Tak. Od dawna uciekałem z basenów. Przestało mnie interesować samo odbijanie się od ściany, nawroty i liczenie przysłowiowych kafelków. Szukałem w pływaniu czegoś ciekawszego i naturalnym było wyjście poza schemat i wejście na wody otwarte. Od wielu lat biorę udział w pływaniu długodystansowym na wodach otwartych, tam odległości do pokonania są kilkukilometrowe. Z powodzeniem także w Mastersach. I kiedyś pojawił się temat pływania lodowego. Pomyślałem sobie, że spróbuję. Tyle różnych aktywności w moim życiu związanych jest z wodą, w ogóle z zimnem – nurkowanie, łowiectwo podwodne, narciarstwo, żeglarstwo, windsurfing, ratownictwo wodne – wszędzie jest kontakt z zimną wodą. Stąd też dosyć szybko okazało się, że zaskakująco dobrze radzę sobie w zimnej wodzie i nie mam z tym większego problemu.

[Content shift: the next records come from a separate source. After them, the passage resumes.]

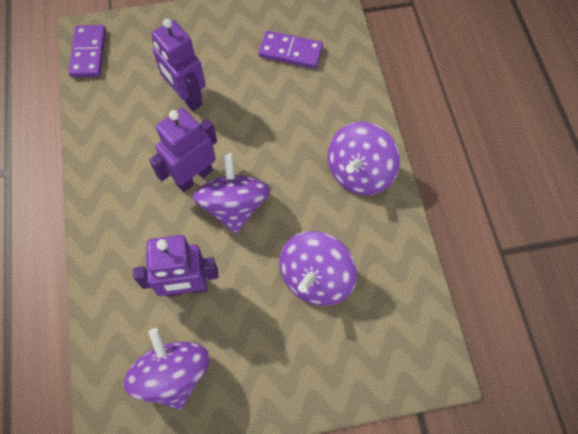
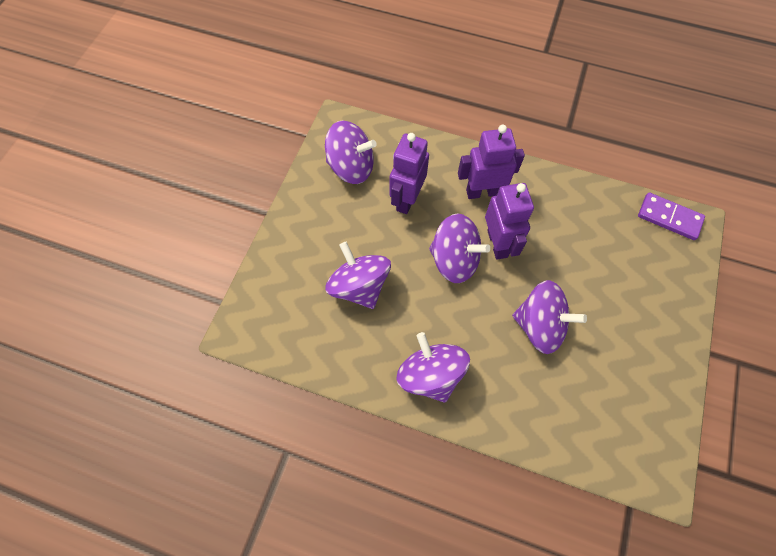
camera: 120 degrees right, 0 degrees up
(187, 97) = (583, 273): purple robot -> purple robot (482, 192)
(260, 110) = (540, 326): none -> purple spinning top
(290, 52) = (599, 390): purple domino -> none

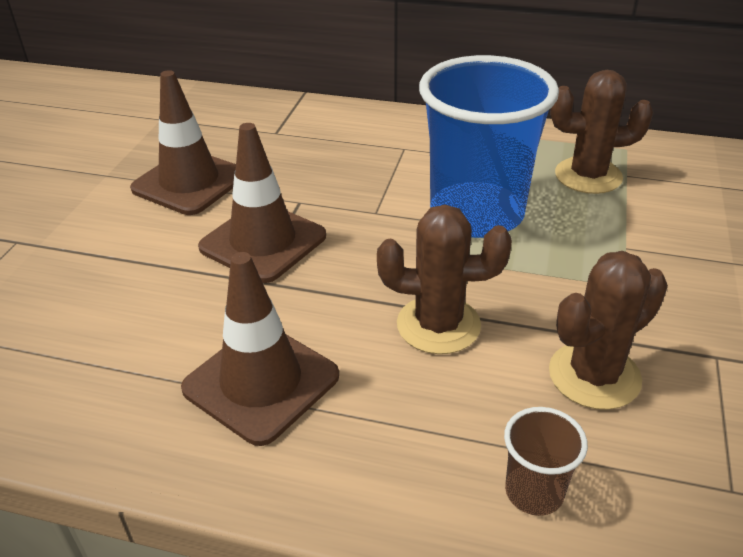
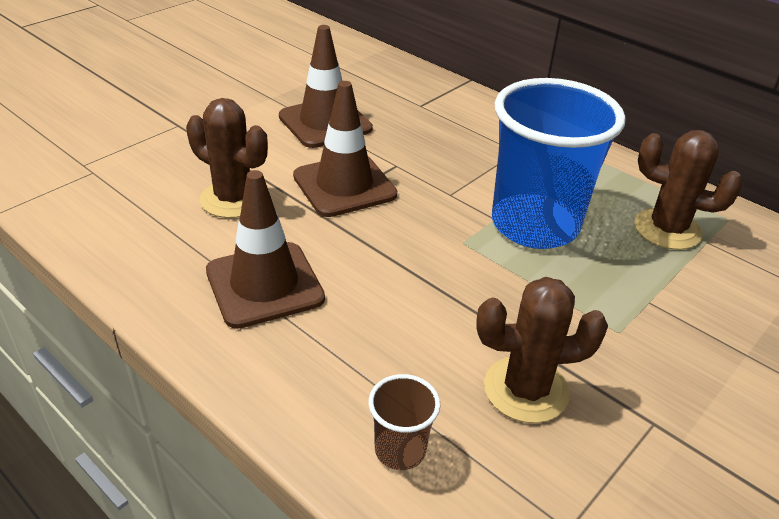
camera: 25 degrees right, 0 degrees up
(438, 325) = (429, 298): brown cactus -> brown cactus (233, 199)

Lubisz przełamywać swoje bariery, słabości?Tak, to wszystko przecież dzieje się w głowie… Jeżeli chodzi o pływanie lodowe, to głowa ma tu decydujące znaczenie i głową można przegrać jeszcze przed startem. Ja jestem przykładem na to, że z głową można wygrywać.

Psychologia w sporcie ma duże znaczenie.
Jest bardzo istotna. Oczywiście pływanie lodowe dla mnie jest pretekstem, żeby utrzymywać formę cały czas. Zależy mi, żeby inspirować uczniów naszej Szkoły Pływania. Skoro wymagamy od dzieci, żeby regularnie przychodziły na basen, męczyły się, to uważam za naturalne, że przykład idzie z góry i dobrze, jeśli dzieci mają wzorzec instruktora – aktywnego trenera.
Tych motywacji, żeby się sponiewierać w lodowej wodzie mam naprawdę wiele.

Porozmawiajmy chwilę o Mistrzostwach Polski w Katowicach, w których brałeś udział…
To były zawody w innej formule, niż w Gdyni. Płynęliśmy kilometr na torze na jeziorze, na zasadach, tzw. Open Water. W Gdyni – na zaimprowizowanym basenie w basenie portowym w mega czystej wodzie. Tu i tu w wodzie o temperaturze 4 stopni Celsjusza.

O organizacji katowickich zawodów napisałeś duży tekst – odsyłamy czytelników – TUTAJ. Ale pokrótce, gdybyś miał porównać...
Na pewno Gdynia zawiesiła poprzeczkę bardzo wysoko. Doskonale zorganizowane zawody, doskonale poprowadzone przed, w trakcie i po. Komunikacja między zawodnikami, świetne miejsce, media w trakcie imprezy, naprawdę wszystkie elementy dograne. Katowice też co roku idą do przodu, natomiast jest jeszcze kilka rzeczy, które trzeba poprawić bardziej w perspektywie przyszłorocznych Mistrzostw Świata. Przed Silesia Winter Swimming – organizatorem mnóstwo pracy. Liczymy, że w zawodach uczestniczyć może nawet tysiąc osób.

Pływanie lodowe staje się aż tak popularne?
To jest w ogóle zaskoczenie. To sport, który na świecie staje się coraz popularniejszy. W Polsce mocne ośrodki to Katowice, Poznań, Wrocław

A na Pomorzu?
Gdynia, ostatnio dołączył Gdańsk, więc na północy zaczyna się dziać. Wokół mnie, w Elblągu także kilkanaście osób jest skupionych i marzy o tym, żeby w przyszłości wejść do tej lodowej wody na zawodach. Są ambicje, żeby ta dyscyplina była kiedyś dyscypliną olimpijską. Trzymamy kciuki. Zapraszamy szczególnie utalentowaną młodzież, żeby przełamywała swoje bariery i niechęć do zimna, tym bardziej, że podczas Igrzysk 2022 pływanie lodowe będzie miało swój specjalny pokaz i prezentację.
Gdyby ktoś chciał porozmawiać, przekonać się do tej dyscypliny zapraszam do kontaktu – biuro@grupawodna.pl oraz do specjalnej grupy n a Facebooku: Grupa Wodna Ice Swimming

Twoje najbliższe plany to Mistrzostwa Świata.
Tak, ale traktuję to jako zabawę. Jest to oczywiście ciężka praca, jednak moją filozofią jest przyjmowanie od życia tego, co ono przynosi. Zawody są przygodą i świętem. Chodzi o to, by regularnie uprawiać sport dla zdrowia.